* VOS CONSIGNES:
1. D'après le fil de discussion, pourquoi Logan demande-t-il qu'on laisse mourir le sujet ? Répondez en une à trois phrases.
2. Recopiez, dans le fil de discussion, le passage qui s'ouvre sur les mots contenant « Je suis outré. » et se termine par « moi le boss. ».

Je suis outré. Ca devrait interdit. Je vote pour qu'on change son pseudo en "l'imposteur" ou un truc du genre. C'est un scandale. Appelez moi le boss.

----------


## johnnyblaguos

Je crois que Bruce Springsteen s'en tamponne le coquillard avec des lamelles souples.

----------


## Phileas

> Je crois que Bruce Springsteen s'en tamponne le coquillard avec des lamelles souples.


Hu hu hu

----------


## Nonok

::|:  Il y a 5 résultats pour Nonok et je suis le 3eme, 4eme et 5eme mais c'est terrible, ce pseudo est trop utilisé par des putain de kikous et aucun n'a eu l'idée de mettre une majuscule à la fin, comme ça "NonoK".

Je veux bien avoir écrit couille, merde ou maïté sous mon pseudo mais si je pouvais avoir une petite majuscule ça me ferait trop plaisir.  :^_^: 

Je suis en train de collecter les bras arrachés de mes collègues cpc zombies en versus sur left 4 dead pour vous les envoyer par colissimo comme paiement.

Sinon, je peux vous offrir une porte de renault R5, y en a une qui traine mysterieusement devant ma porte depuis un jour. Je soupçonne mon voisin de faire des activités étranges. _Je vais le dénoncer je reviens._ 

_ps : Matsumo c'est un ouf_

----------


## Fareas

Svp vous pouvew me changer le pseudo pour Jama svp

Merci par avance  :;):

----------


## Logan

Mais vous allez le laisser crever ce topic oui ? Cà fout la merdasse dans la BDD du forum.

Pour un changement exceptionnel de pseudo, MP aux admin, chèque de 500 euroboules à la rédac, ticket resto à Boulon, bouteille de Vodka à Gringo, et basta.

Je me demande bien qui est le coupable qui a ouvert ce topic il y a un an ...

----------


## Dark Fread

> Je me demande bien qui est le coupable qui a ouvert ce topic il y a un an ...


Ton sous-titre, tu l'avais déjà avant d'écrire ça ?

----------


## Logan

> Ton sous-titre, tu l'avais déjà avant d'écrire ça ?


C'est justement mon sous-titre qui m'a fait écrire çà. Ou alors nous sommes tombé dans une faille spatio-temporelle digne d'un Mc Fly  ::):  , Ou pas

----------


## Fareas

Pour un changement exceptionnel de pseudo,

MP aux admin : deja fait sans reponse (ps les admins: lisez vos mp, Tous)

chèque de 500 euroboules à la rédac j'achete deja le mag, sa suffit non ?

Ticket resto à Boulon (Je lui paye un McDo(meme 2) si il vient a nimes...) 

bouteille de Vodka à Gringo  En ce moment, je suis en pologne (pays de la vodka pour les incultes), Si il vient avec Boulon, Je lui en offre 10 litres

----------


## Tiax

> Pour un changement exceptionnel de pseudo,
> 
> MP aux admin : deja fait sans reponse (ps les admins: lisez vos mp, Tous)
> 
> chèque de 500 euroboules à la rédac j'achete deja le mag, sa suffit non ?
> 
> Ticket resto à Boulon (Je lui paye un McDo(meme 2) si il vient a nimes...)

Enregistrements de données
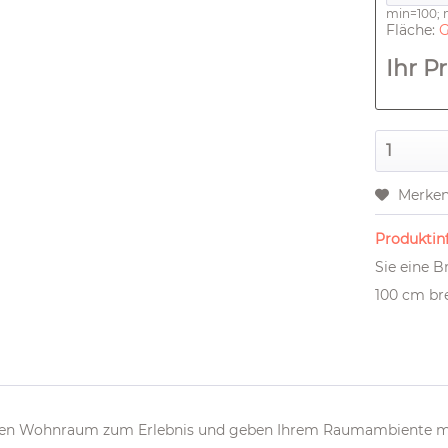
min=100;
Fläche:
G
Ihr Pr
Merke
Produktinf
Sie eine 
100 cm bre
hren Wohnraum zum Erlebnis und geben Ihrem Raumambiente m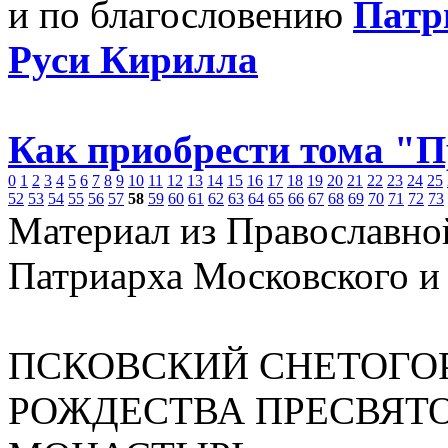
и по благословению
Патр
Руси Кирилла
Как приобрести тома "
0
1
2
3
4
5
6
7
8
9
10
11
12
13
14
15
16
17
18
19
20
21
22
23
24
25
52
53
54
55
56
57
58
59
60
61
62
63
64
65
66
67
68
69
70
71
72
73
Материал из Православно
Патриарха Московского и
ПСКОВСКИЙ СНЕТОГОР
РОЖДЕСТВА ПРЕСВЯТ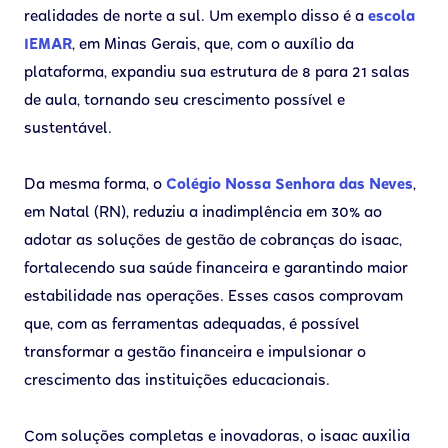
realidades de norte a sul. Um exemplo disso é a
escola
IEMAR
, em Minas Gerais, que, com o auxílio da
plataforma, expandiu sua estrutura de 8 para 21 salas
de aula, tornando seu crescimento possível e
sustentável.
Da mesma forma, o
Colégio Nossa Senhora das Neves
,
em Natal (RN), reduziu a inadimplência em 30% ao
adotar as soluções de gestão de cobranças do isaac,
fortalecendo sua saúde financeira e garantindo maior
estabilidade nas operações. Esses casos comprovam
que, com as ferramentas adequadas, é possível
transformar a gestão financeira e impulsionar o
crescimento das instituições educacionais.
Com soluções completas e inovadoras, o isaac auxilia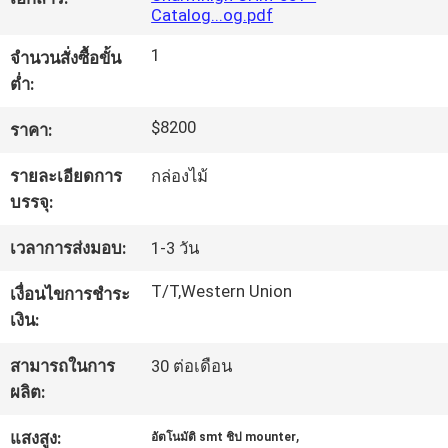
Catalog...og.pdf
ทัวร์
1
จำนวนสั่งซื้อขั้น
ต่ำ:
โรงงาน
$8200
ราคา:
การ
รายละเอียดการ
กล่องไม้
บรรจุ:
ควบคุม
เวลาการส่งมอบ:
1-3 วัน
คุณภาพ
T/T,Western Union
เงื่อนไขการชำระ
เงิน:
ติดต่อ
สามารถในการ
30 ต่อเดือน
เรา
ผลิต:
,
แสงสูง:
อัตโนมัติ smt ชิป mounter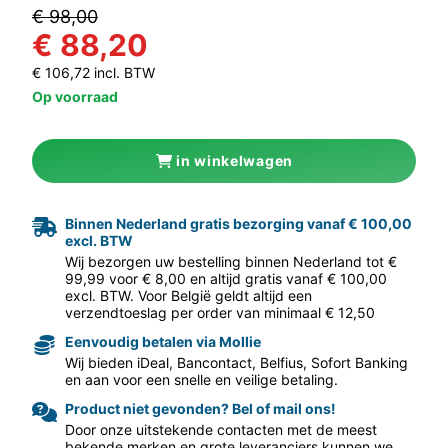
€ 98,00
€ 88,20
€ 106,72 incl. BTW
Op voorraad
in winkelwagen
aar volgende f
Binnen Nederland gratis bezorging vanaf € 100,00
excl. BTW
Wij bezorgen uw bestelling binnen Nederland tot €
99,99 voor € 8,00 en altijd gratis vanaf € 100,00
excl. BTW. Voor België geldt altijd een
verzendtoeslag per order van minimaal € 12,50
Eenvoudig betalen via Mollie
Wij bieden iDeal, Bancontact, Belfius, Sofort Banking
en aan voor een snelle en veilige betaling.
Product niet gevonden? Bel of mail ons!
Door onze uitstekende contacten met de meest
bekende merken en grote leveranciers kunnen we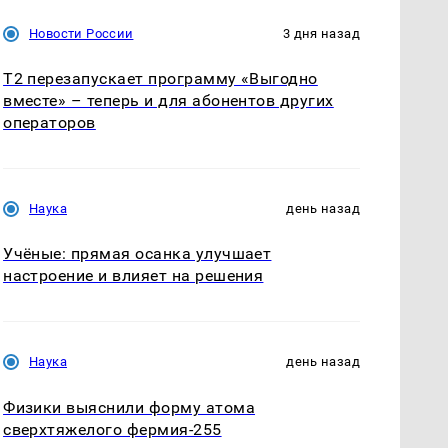
Новости России
3 дня назад
Т2 перезапускает программу «Выгодно
вместе» – теперь и для абонентов других
операторов
Наука
день назад
Учёные: прямая осанка улучшает
настроение и влияет на решения
Наука
день назад
Физики выяснили форму атома
сверхтяжелого фермия-255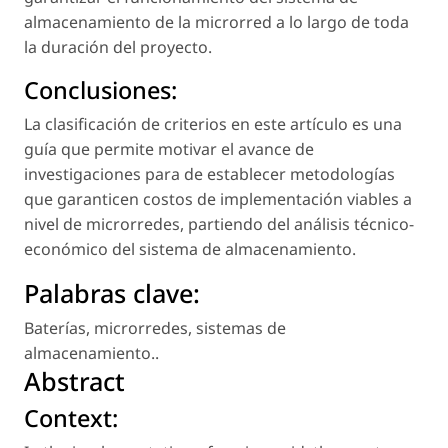
almacenamiento de la microrred a lo largo de toda
la duración del proyecto.
Conclusiones:
La clasificación de criterios en este artículo es una
guía que permite motivar el avance de
investigaciones para de establecer metodologías
que garanticen costos de implementación viables a
nivel de microrredes, partiendo del análisis técnico-
económico del sistema de almacenamiento.
Palabras clave:
Baterías
,
microrredes
,
sistemas de
almacenamiento.
.
Abstract
Context: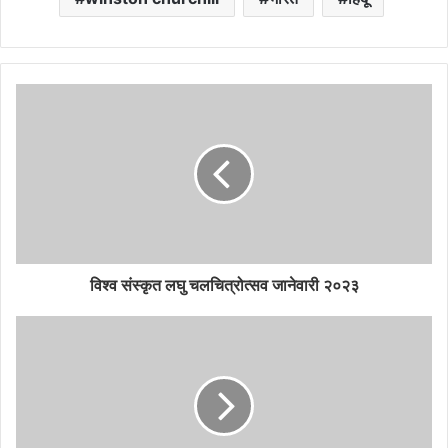
विश्व संस्कृत लघु चलचित्रोत्सव जानेवारी २०२३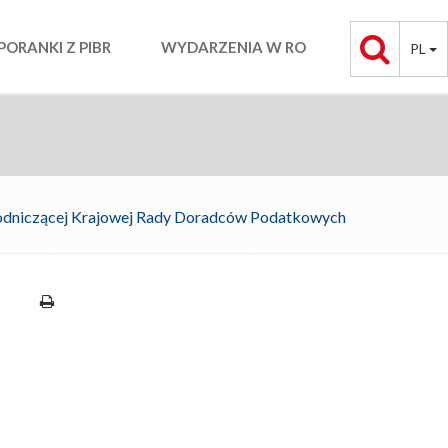
PORANKI Z PIBR
WYDARZENIA W RO
PL
odniczącej Krajowej Rady Doradców Podatkowych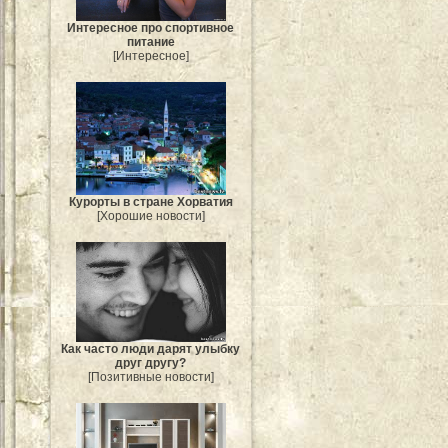
Интересное про спортивное
питание
[Интересное]
Курорты в стране Хорватия
[Хорошие новости]
Как часто люди дарят улыбку
друг другу?
[Позитивные новости]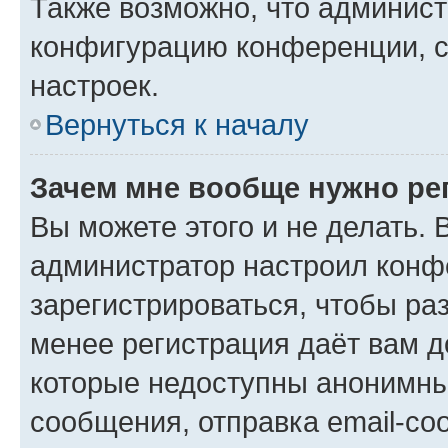
Также возможно, что админис
конфигурацию конференции, с
настроек.
Вернуться к началу
Зачем мне вообще нужно ре
Вы можете этого и не делать. В
администратор настроил конф
зарегистрироваться, чтобы ра
менее регистрация даёт вам 
которые недоступны анонимны
сообщения, отправка email-соо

* CORRIGÉ DE L'EXERCICE:
1. Logan veut qu'on laisse mourir ce sujet parce que, selon lui, il met le désordre dans la base de données du forum.

2.
Je suis outré. Ca devrait interdit. Je vote pour qu'on change son pseudo en "l'imposteur" ou un truc du genre. C'est un scandale. Appelez moi le boss.